Como funcionam as avaliações de vinho. E como usá-las para escolher vinhos?
Post inspirado pelo: How Wine Ratings Work | Wine Folly
As notas que vemos nos rótulos ou em revistas especializadas não foram criadas para dizer simplesmente se um vinho é “gostoso” ou não. Na verdade, as avaliações procuram medir a qualidade da produção e o quanto o vinho expressa de forma fiel a região e o estilo a que pertence. É uma forma de traduzir em números aquilo que envolve técnica, tradição e identidade do terroir [1].
A escala de 100 pontos, hoje tão conhecida, foi popularizada nos anos 1980 pelo crítico Robert Parker. Ele estabeleceu um sistema que partia de 50 pontos e poderia chegar a 100, levando em conta cor, aparência, aroma, sabor e também o potencial de envelhecimento da bebida [2]. A partir daí, outras publicações e críticos adotaram o mesmo padrão, consolidando essa forma de avaliação como referência mundial.
Na prática, um vinho com menos de 60 pontos geralmente apresenta falhas graves, enquanto notas entre 70 e 80 indicam vinhos corretos, mas sem destaque. Acima de 85 pontos entramos na faixa de vinhos bons a muito bons, e entre 90 e 94 pontos estão aqueles considerados superiores. A partir de 95, falamos de rótulos excepcionais, que se tornaram referências dentro do seu estilo [1].

### Tarefas escritas
1. No texto sobre avaliações de vinho, quem popularizou a escala de 100 pontos nos anos 1980?
2. Traduza para o inglês esta frase do texto sobre avaliações de vinho: "Na prática, um vinho com menos de 60 pontos geralmente apresenta falhas graves, enquanto notas entre 70 e 80 indicam vinhos corretos, mas sem destaque."

### Entradas fornecidas
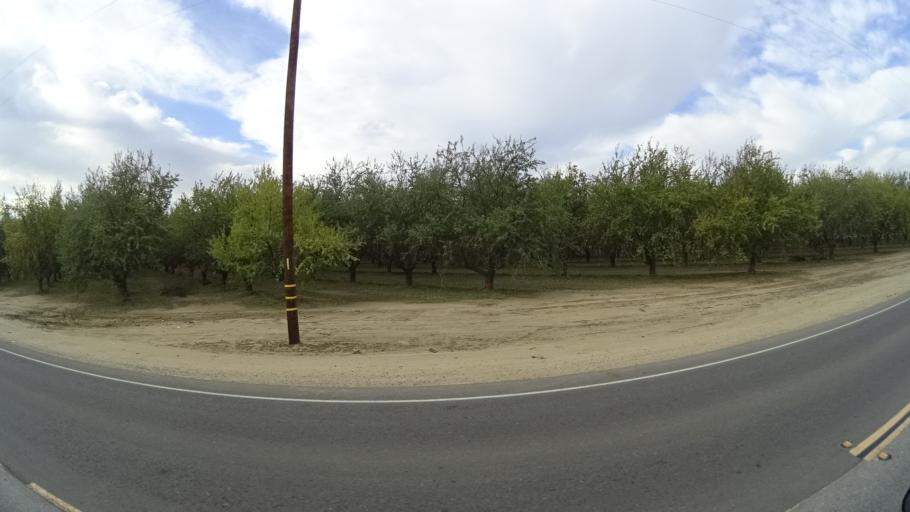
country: US
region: California
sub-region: Kern County
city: Rosedale
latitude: 35.4405
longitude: -119.1977
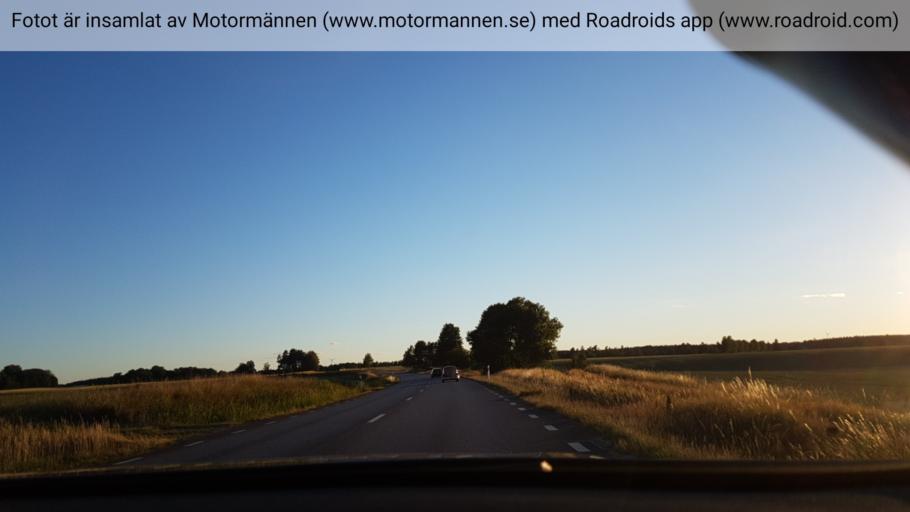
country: SE
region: Vaestra Goetaland
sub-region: Tibro Kommun
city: Tibro
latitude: 58.3470
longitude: 14.1391
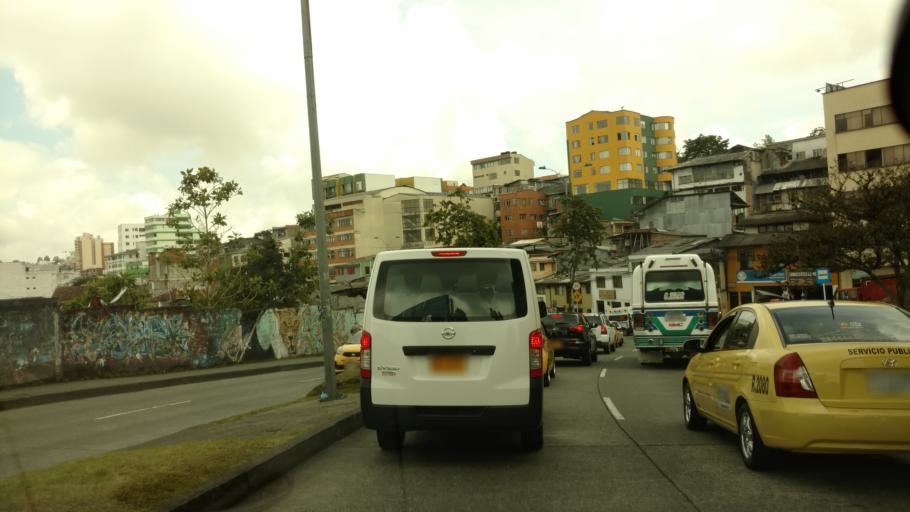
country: CO
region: Caldas
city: Manizales
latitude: 5.0645
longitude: -75.5037
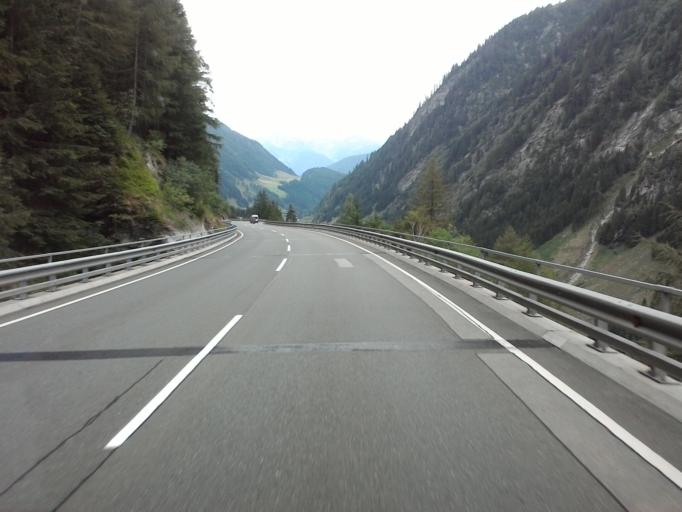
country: AT
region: Tyrol
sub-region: Politischer Bezirk Lienz
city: Matrei in Osttirol
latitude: 47.0866
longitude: 12.5304
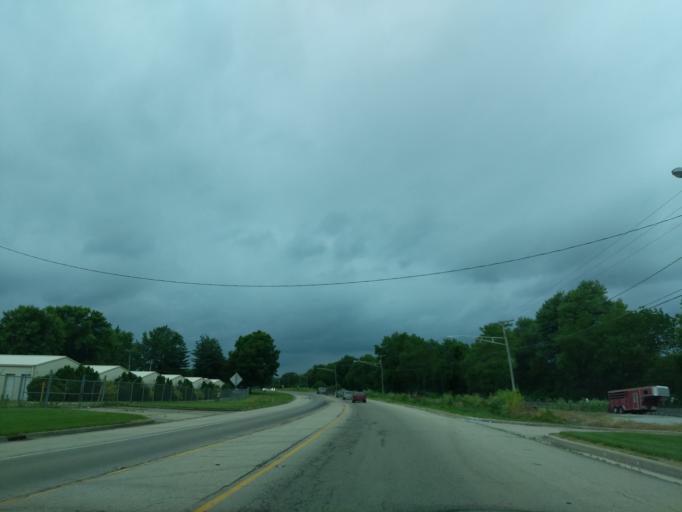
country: US
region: Indiana
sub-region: Madison County
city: Chesterfield
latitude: 40.1140
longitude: -85.5781
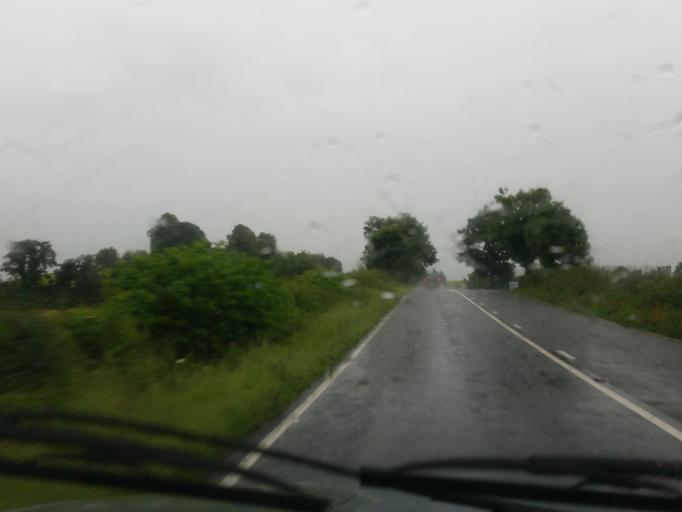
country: GB
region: Northern Ireland
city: Lisnaskea
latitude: 54.2788
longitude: -7.4670
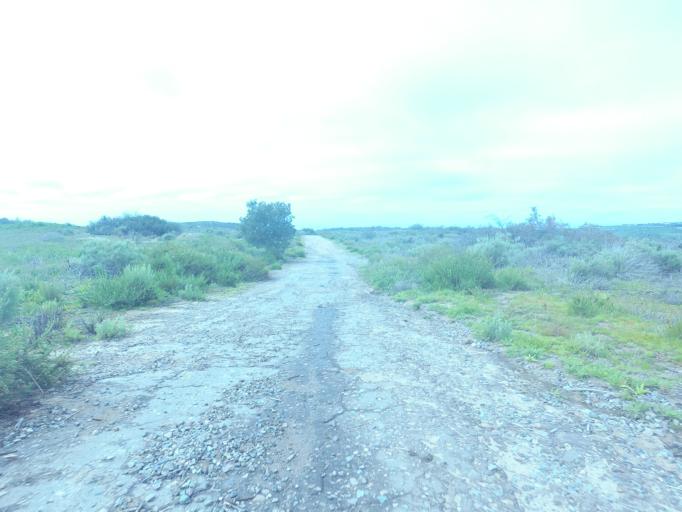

### Respostas esperadas
1. O crítico Robert Parker.

2. In practice, a wine with fewer than 60 points usually has serious flaws, while scores between 70 and 80 indicate sound wines that lack distinction.